[[ DATA PROVIDED open ]]

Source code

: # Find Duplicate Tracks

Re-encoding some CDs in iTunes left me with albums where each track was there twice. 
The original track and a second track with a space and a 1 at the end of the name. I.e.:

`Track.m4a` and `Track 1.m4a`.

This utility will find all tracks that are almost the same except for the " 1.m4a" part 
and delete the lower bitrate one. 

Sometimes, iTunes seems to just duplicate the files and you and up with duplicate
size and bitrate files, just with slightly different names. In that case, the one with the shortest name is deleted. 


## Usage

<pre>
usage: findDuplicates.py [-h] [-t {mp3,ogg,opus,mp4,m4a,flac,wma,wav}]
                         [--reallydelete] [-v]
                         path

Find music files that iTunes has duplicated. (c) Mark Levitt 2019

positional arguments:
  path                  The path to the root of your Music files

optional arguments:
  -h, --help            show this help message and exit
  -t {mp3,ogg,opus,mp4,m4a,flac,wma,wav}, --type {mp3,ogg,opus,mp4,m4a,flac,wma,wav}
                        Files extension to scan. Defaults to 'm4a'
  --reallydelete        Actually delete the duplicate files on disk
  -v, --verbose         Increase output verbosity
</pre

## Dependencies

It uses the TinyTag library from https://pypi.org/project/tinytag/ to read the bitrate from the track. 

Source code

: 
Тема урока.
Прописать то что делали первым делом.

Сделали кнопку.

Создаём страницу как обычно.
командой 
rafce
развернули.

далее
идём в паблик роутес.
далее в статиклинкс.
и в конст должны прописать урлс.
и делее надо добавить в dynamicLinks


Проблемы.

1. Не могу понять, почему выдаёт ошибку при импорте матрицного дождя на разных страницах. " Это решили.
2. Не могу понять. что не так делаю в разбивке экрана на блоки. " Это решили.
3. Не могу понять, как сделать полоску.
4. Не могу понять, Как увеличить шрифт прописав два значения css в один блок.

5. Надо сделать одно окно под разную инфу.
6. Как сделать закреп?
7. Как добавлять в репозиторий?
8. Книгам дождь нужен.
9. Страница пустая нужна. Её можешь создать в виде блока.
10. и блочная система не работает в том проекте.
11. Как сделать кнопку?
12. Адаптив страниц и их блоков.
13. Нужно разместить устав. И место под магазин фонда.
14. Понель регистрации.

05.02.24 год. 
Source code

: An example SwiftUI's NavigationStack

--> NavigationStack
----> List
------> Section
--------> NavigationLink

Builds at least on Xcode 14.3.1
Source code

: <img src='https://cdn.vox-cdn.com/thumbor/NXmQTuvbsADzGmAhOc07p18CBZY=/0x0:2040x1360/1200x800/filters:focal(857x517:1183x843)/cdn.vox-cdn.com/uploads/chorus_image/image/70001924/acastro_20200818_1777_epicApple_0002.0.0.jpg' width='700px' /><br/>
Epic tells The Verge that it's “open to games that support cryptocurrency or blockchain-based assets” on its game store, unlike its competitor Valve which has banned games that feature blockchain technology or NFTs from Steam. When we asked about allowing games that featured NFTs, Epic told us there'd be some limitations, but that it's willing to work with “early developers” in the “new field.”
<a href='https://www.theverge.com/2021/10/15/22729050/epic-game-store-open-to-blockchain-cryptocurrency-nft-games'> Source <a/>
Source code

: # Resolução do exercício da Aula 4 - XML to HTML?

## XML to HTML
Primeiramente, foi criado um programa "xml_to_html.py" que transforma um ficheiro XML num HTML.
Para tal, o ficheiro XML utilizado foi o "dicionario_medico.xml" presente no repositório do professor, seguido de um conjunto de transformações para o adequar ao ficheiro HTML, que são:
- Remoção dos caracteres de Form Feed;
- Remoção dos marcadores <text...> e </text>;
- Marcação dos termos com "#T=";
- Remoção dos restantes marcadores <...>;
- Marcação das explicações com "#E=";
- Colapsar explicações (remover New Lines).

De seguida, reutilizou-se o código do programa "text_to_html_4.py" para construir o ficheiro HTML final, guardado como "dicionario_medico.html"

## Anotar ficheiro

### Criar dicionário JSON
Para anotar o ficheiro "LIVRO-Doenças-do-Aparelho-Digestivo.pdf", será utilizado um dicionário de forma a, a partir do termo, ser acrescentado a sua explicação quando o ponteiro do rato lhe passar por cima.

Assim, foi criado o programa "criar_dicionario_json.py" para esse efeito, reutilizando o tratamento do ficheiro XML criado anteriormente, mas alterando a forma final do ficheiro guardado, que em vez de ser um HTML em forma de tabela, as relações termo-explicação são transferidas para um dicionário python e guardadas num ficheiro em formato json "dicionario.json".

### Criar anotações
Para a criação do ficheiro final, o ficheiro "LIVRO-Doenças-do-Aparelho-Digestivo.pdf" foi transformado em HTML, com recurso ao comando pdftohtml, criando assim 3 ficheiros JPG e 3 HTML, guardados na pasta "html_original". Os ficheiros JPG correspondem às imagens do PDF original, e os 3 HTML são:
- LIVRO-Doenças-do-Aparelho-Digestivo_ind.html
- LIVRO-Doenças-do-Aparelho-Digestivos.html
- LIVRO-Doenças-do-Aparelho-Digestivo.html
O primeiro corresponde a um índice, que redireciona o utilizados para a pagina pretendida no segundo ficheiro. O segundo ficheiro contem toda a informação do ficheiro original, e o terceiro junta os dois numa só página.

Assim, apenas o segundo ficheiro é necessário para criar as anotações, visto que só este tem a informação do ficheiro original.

[[ DATA PROVIDED closed ]]

- **ABOUT THIS EXERCISE**
Search the entries above for lines containing the word "flac", and copy each one.

- **ANSWER SECTION**
usage: findDuplicates.py [-h] [-t {mp3,ogg,opus,mp4,m4a,flac,wma,wav}]
  -t {mp3,ogg,opus,mp4,m4a,flac,wma,wav}, --type {mp3,ogg,opus,mp4,m4a,flac,wma,wav}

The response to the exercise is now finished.